James Roosevelt Bayley - First Bishop of Newark

First Bishop of Newark

On October 30, 1853 Bayley was consecrated the first bishop of the Diocese of Newark. Bayley's mission for the fledgling Diocese was to establish Catholic education as he said, "In our present position, the schoolhouse has become second in importance to the House of God itself ... ... every Catholic child in the state in a Catholic school."

Bayley realized that in order to be effective in his mission he needed the help of a Diocesan community; as he put it, "no one can fill that most important office so effectually as religious women." In 1857 a group of Benedictine Sisters arrived from Pennsylvania and in the following year Bayley sent five women to train with the Sisters of Charity. Many other communities of religious men and women joined the Diocese in the next decades.

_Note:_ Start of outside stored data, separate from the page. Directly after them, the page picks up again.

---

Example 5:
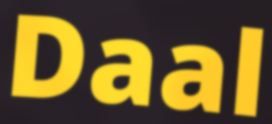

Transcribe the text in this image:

Daal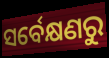
ସର୍ବେକ୍ଷଣରୁ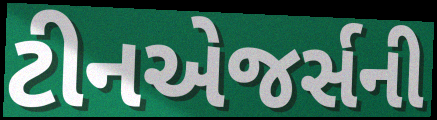
ટીનએજર્સનીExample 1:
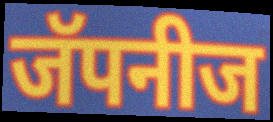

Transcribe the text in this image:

जॅपनीज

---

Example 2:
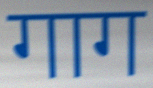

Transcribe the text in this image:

गाग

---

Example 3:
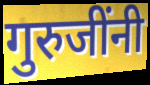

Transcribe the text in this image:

गुरुजींनी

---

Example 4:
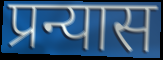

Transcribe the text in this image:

प्रन्यास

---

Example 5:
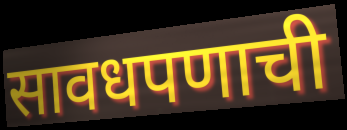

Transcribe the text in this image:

सावधपणाचीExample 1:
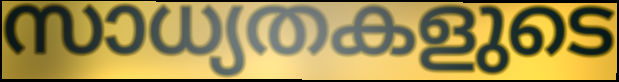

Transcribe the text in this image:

സാധ്യതകളുടെ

When the Diocese of Newark was established he was named its first bishop and consecrated 30 October 1853, in St. Patrick's Cathedral, New York, by Archbishop Gaetano Bedini, the Apostolic Nuncio to Brazil, who was then en route to Rome. The Bishops of Brooklyn and Burlington were consecrated at the same time, the first occurrence of such an elaborate ceremony in the United States. Bishop Bayley's work of organizing the new diocese was not easy. He had more than 40,000 Catholics, mainly of Irish and German extraction, with only twenty-five priests to minister to them. There was not a single diocesan institution, no funds, and poverty on all sides. He therefore applied for help to the Association of the Propagation of the Faith of Lyons, France, and to the Leopoldine Association of Vienna and from both received material assistance.

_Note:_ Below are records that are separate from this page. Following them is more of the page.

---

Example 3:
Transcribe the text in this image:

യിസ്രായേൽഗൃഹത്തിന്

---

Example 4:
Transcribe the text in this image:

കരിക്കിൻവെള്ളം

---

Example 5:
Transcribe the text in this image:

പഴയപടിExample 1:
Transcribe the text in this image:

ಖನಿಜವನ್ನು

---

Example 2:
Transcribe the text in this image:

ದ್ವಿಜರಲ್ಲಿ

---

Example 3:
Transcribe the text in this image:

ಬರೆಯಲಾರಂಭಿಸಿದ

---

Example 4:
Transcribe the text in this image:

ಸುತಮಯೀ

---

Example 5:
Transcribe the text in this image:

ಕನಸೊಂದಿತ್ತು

Bishop Bayley saw need for a Catholic college, and on September 1, 1856 the need was filled by the opening of Chegary Academy (Old Seton Hall) in Madison. In 1860 the school moved to its present location in South Orange and was incorporated into a college by the state of New Jersey in 1861. The College also had a seminary which was necessary for educating new priests. Despite the original need, the number of new recruits exceeded the abilities of the seminary. Bayley was instrumental in the founding of the North American College in Rome at the request of Pope Pius IX, where he sent a young seminarian by the name of Michael Corrigan.

In a letter he wrote April 10, 1865, reviewing the condition of the diocese after his first ten years there he says:

I find that while the Catholic population has increased a third, the churches and priests have doubled in number. In 1854 there was no religious community. Now we have a monastery of Benedictines, another of Passionists, a mother-house of Sisters of Charity, conducting seventeen different establishments; two convents of Benedictine nuns, two others of German Sisters of Notre Dame and two others of the Sisters of the Poor of St. Francis. In 1854 there was no institution of learning; to-day we have a flourishing college and a diocesan seminary, an academy for young ladies, a boarding school for boys, and parish schools attached to almost all the parishes.

In addition to these he introduced the Jesuits and the Sisters of St. Joseph and of St. Dominic into the diocese, and was one of the strongest upholders of the temperance movement of the seventies. He made several journeys to Rome and the Holy Land, attending the canonization of the Japanese martyrs at Rome in 1862; the centenary of the Apostles in 1867; and the ecumenical Council in 1869.

Bishop Bayley served the developing Diocese for 19 years until he was appointed Archbishop of Baltimore on July 30, 1872.